The company is in regular communication with the government on this issue and is pushing for a “level playing field when it comes to rates”. Indeed, at the BE annual general meeting (AGM) on July 16, executive chairman Robin Jeffrey urged shareholders to bolster the firm’s lobbying effort by writing to their members of Parliament and the government.
It was at the same AGM that BE said it was expecting a further shortfall in revenue over the next year of £50–60 million as a result of continued low electricity prices.
£80 million had been previously set aside for an out-of-court settlement with Scottish Power and Scottish and Southern Energy.
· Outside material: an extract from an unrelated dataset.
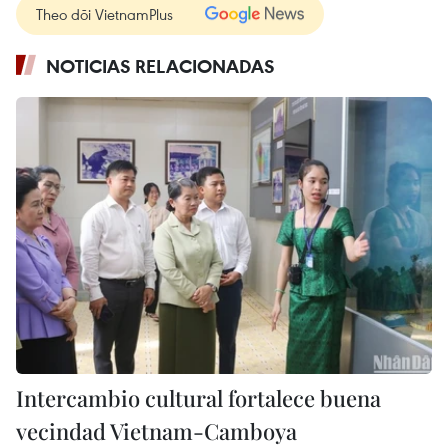
Theo dõi VietnamPlus
NOTICIAS RELACIONADAS
Intercambio cultural fortalece buena
vecindad Vietnam-Camboya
These two electricity retailers have, under the Nuclear Energy Agreement (NEA) – a deal brokered in 1990 to protect the nuclear industry – been obliged to buy BE’s output until 2005.
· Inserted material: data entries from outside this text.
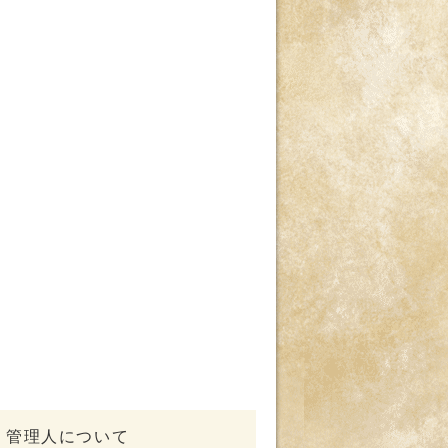
管理人について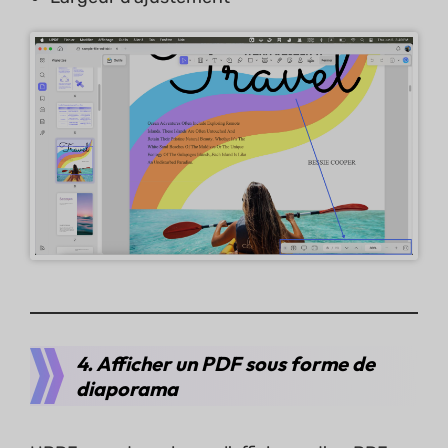
4. Afficher un PDF sous forme de
diaporama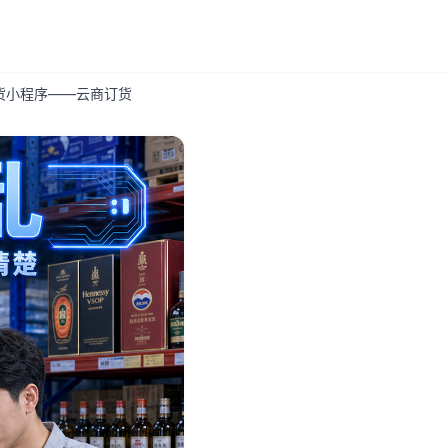
货小程序——云商订货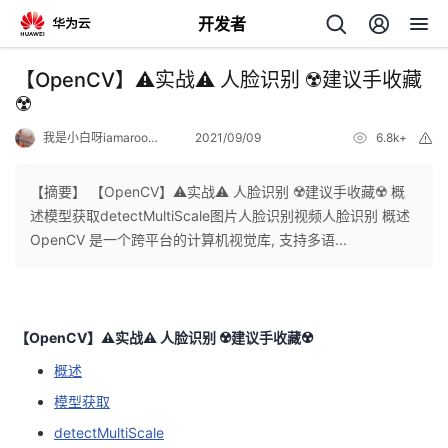
开发者
返
【OpenCV】⚠️实战⚠️ 人脸识别 ☢️建议手收藏
回
☢️
我是小白呀iamarookie
2021/09/09
6.8k+
举
报
【摘要】 【OpenCV】⚠️实战⚠️ 人脸识别 ☢️建议手收藏☢️ 概
述模型获取detectMultiScale图片人脸识别视频人脸识别 概述
个
OpenCV 是一个跨平台的计算机视觉库, 支持多语...
我
人
的
主
【OpenCV】⚠️实战⚠️ 人脸识别 ☢️建议手收藏☢️
概述
开
页
模型获取
发
detectMultiScale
While electricity prices have fallen for most firms, the two retailers felt the nuclear power they were buying under the NEA was too expensive, as the price had not dropped along with the rest of the market. So, with the firms having agreed new terms with BE, prices under the NEA are coming more into line with the cost of electricity in England and Wales, something BE says all parties are pleased with, while not saying exactly how the deal was settled.
“The situation where three Scottish companies had to go to court was simply ridiculous,” says Wallace. “We have come to an agreement, and it means that the companies can now get on and do what they’re good at.”
With this dispute behind it, BE can indeed concentrate on its core business, while expanding elsewhere. In its report for the year ending on March 31, 2002, BE revealed a £41 million loss in the UK, but its two North American ventures – Ontario-based Bruce Power and AmerGen Energy in Pennsylvania – helped offset this to create a £42 million profit.
According to credit rating agency Moody’s, these foreign i nvestments stand BE in good stead. Despite downgrading its credit rating for the firm from A3 to Baa2, the agency says in its July 2002 report on the nuclear powerhouse: “The management deserves much credit for having identified the opportunities in North America.”
So where does BE go from here? Despite the losses being suffered in UK power, the company remains committed to investing in new generation and is carrying out feasibility studies of new reactor plans. Such moves, Wallace says, do not necessarily fly in the face of logic. “Although the current situation would suggest that no-one is going to invest in new build at the current prices, we feel the government will recognise the benefits of nuclear, and that’s why we’re looking at two new reactor designs. We’re very optimistic.”
BE is also looking into boosting its direct-supply operation, targeting medium-sized businesses. The company has around 100 such customers, but intends to boost this figure by 25% over the next two years, guaranteeing sales in a difficult market. This potential revenue, added to a £150 million cost-saving exercise and a return on investment in its foreign operation, is likely to get the firm out of the hole electricity prices have dug for it, Wallace feels.
“No-one could have foreseen the fall in electricity prices that we have seen in the market,” he says. “We just have to make sure we run a tight ship, and we’ll be fine.”